Data Science Tools for Incorporating Physics-Based Models into Analysis of Impedance Spectra

Monday, 29 May 2017: 14:00
Prince of Wales (Hilton New Orleans Riverside)
M. D. Murbach and D. T. Schwartz (University of Washington)
Electrochemical impedance spectroscopy (EIS) is a widely used method for noninvasively characterizing many electrochemical systems – probing the physicochemical response at different timescales to provide insight into a wide range of kinetic, transport, and thermodynamic parameters. By fitting equivalent circuit analogs to experimental impedance spectra, lumped parameters (ohmic and charge transfer resistances, double layer capacitances, Warburg impedances, etc.) which contain information about the physicochemical properties of the system are extracted. While this usage of equivalent circuit models makes fitting the data straightforward, the lumped parameter nature of this process can lead to limitations on the information content and discriminatory power of these measurements.1,2 Moreover, while the extracted parameters are often used as inputs to complex physics-based models, the reverse flow of information – directly incorporating modeling insights into the analysis of experimental impedance spectra – remains challenging for many researchers using EIS.
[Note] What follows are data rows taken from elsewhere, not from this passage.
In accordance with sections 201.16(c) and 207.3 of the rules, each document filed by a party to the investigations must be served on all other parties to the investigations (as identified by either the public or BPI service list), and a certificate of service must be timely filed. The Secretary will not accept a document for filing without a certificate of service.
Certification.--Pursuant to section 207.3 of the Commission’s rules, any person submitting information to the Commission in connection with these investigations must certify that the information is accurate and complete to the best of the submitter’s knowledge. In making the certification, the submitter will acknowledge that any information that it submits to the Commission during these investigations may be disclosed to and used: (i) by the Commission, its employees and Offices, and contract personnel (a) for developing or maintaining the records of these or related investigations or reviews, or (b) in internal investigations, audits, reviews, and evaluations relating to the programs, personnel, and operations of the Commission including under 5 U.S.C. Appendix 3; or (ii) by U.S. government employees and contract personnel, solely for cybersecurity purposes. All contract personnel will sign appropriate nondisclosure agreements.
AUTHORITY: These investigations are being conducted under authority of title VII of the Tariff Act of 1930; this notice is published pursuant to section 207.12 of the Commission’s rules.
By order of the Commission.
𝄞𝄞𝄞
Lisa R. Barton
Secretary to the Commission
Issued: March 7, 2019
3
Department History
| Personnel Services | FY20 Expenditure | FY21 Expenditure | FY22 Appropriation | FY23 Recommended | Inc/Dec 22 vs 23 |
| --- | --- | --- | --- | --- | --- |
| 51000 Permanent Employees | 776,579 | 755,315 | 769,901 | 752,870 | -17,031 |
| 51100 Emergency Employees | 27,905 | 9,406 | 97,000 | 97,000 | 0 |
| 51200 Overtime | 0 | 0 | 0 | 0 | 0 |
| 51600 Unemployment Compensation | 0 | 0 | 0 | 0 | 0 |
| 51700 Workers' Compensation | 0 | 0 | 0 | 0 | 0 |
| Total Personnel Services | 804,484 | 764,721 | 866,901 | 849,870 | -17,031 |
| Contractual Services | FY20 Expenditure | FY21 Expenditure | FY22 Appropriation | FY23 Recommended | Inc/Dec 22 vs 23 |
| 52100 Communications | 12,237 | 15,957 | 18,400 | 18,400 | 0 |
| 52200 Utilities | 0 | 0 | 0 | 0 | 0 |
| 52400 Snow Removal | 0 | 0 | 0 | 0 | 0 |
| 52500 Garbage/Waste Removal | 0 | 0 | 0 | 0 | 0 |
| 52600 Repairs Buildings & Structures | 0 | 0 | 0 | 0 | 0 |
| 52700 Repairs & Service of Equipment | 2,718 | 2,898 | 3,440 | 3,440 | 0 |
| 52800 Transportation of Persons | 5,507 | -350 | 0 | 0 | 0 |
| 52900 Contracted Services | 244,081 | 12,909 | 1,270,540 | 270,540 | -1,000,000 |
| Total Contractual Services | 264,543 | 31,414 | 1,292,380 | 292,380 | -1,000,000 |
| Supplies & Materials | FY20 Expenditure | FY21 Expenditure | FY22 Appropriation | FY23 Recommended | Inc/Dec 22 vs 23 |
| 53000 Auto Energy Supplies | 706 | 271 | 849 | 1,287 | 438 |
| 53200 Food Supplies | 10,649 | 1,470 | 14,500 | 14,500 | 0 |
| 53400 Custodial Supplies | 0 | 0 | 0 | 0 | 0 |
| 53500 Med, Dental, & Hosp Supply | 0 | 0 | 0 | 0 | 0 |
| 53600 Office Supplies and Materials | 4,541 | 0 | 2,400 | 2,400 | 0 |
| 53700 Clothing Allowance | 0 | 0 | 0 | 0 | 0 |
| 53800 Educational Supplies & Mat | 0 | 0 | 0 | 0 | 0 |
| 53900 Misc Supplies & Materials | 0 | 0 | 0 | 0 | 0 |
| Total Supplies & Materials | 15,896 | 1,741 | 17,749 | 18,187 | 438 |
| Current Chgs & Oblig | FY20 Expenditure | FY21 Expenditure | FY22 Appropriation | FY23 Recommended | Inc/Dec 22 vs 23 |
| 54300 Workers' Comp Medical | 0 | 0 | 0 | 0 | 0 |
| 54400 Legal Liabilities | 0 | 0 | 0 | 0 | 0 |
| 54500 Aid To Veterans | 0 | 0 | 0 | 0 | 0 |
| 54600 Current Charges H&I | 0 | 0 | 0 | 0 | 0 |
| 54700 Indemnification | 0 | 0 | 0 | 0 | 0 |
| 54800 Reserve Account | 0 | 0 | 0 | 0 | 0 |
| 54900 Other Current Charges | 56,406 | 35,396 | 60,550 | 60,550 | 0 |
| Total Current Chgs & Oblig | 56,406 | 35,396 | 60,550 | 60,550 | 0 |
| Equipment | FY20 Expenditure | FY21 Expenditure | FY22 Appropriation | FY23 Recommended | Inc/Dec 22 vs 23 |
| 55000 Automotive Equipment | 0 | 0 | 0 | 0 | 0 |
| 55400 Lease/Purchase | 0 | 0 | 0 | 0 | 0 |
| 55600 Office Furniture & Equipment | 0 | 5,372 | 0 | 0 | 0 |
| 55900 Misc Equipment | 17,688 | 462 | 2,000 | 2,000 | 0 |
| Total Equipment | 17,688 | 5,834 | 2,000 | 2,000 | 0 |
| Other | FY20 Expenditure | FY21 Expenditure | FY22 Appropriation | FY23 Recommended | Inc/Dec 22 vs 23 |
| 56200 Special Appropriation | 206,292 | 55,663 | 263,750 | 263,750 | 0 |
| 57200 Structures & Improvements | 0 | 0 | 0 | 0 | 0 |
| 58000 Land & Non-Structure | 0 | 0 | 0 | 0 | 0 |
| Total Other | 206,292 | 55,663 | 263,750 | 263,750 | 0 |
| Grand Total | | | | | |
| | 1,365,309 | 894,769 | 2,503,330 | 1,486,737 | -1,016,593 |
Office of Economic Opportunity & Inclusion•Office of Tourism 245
Here, we present an open-source, web-based tool for easily integrating physics-based modeling into the analysis of experimental impedance data. Using a large dataset of simulated spectra across a well sampled physical range of model parameters, the best fit of an experimental dataset can be used to find parameter estimates for the model. This data driven approach enables a more robust method for finding parameter estimates than optimizing the model directly and visualizations of the resulting best estimates give researchers the tools to more deeply analyze their data. Interactive visualizations of the simulated spectra also make it possible to ask more insightful questions about the model itself. As an example, we present a dataset of impedance simulations from a pseudo 2-dimensional (P2D) lithium ion battery model3,4 and describe insights gained by incorporating this dataset into analysis of experimental battery impedance spectra. Finally, we discuss the tool as an extensible platform for adding additional modeling datasets and features from across the community and the role of open-source tools within electrochemistry.


1. Fletcher, S. Tables of Degenerate Electrical Networks for Use in the Equivalent-Circuit Analysis of Electrochemical Systems. J. Electrochem. Soc. 141, 1823–1826 (1994).

2. Harrington, D. A. & van den Driessche, P. Mechanism and equivalent circuits in electrochemical impedance spectroscopy. Electrochimica Acta 56, 8005–8013 (2011).

3. Doyle, M., Meyers, J. P. & Newman, J. Computer simulations of the impedance response of lithium rechargeable batteries. J. Electrochem. Soc. 147, 99–110 (2000).

4. Meyers, J. P., Doyle, M., Darling, R. M. & Newman, J. The impedance response of a porous electrode composed of intercalation particles. J. Electrochem. Soc. 147, 2930–2940 (2000).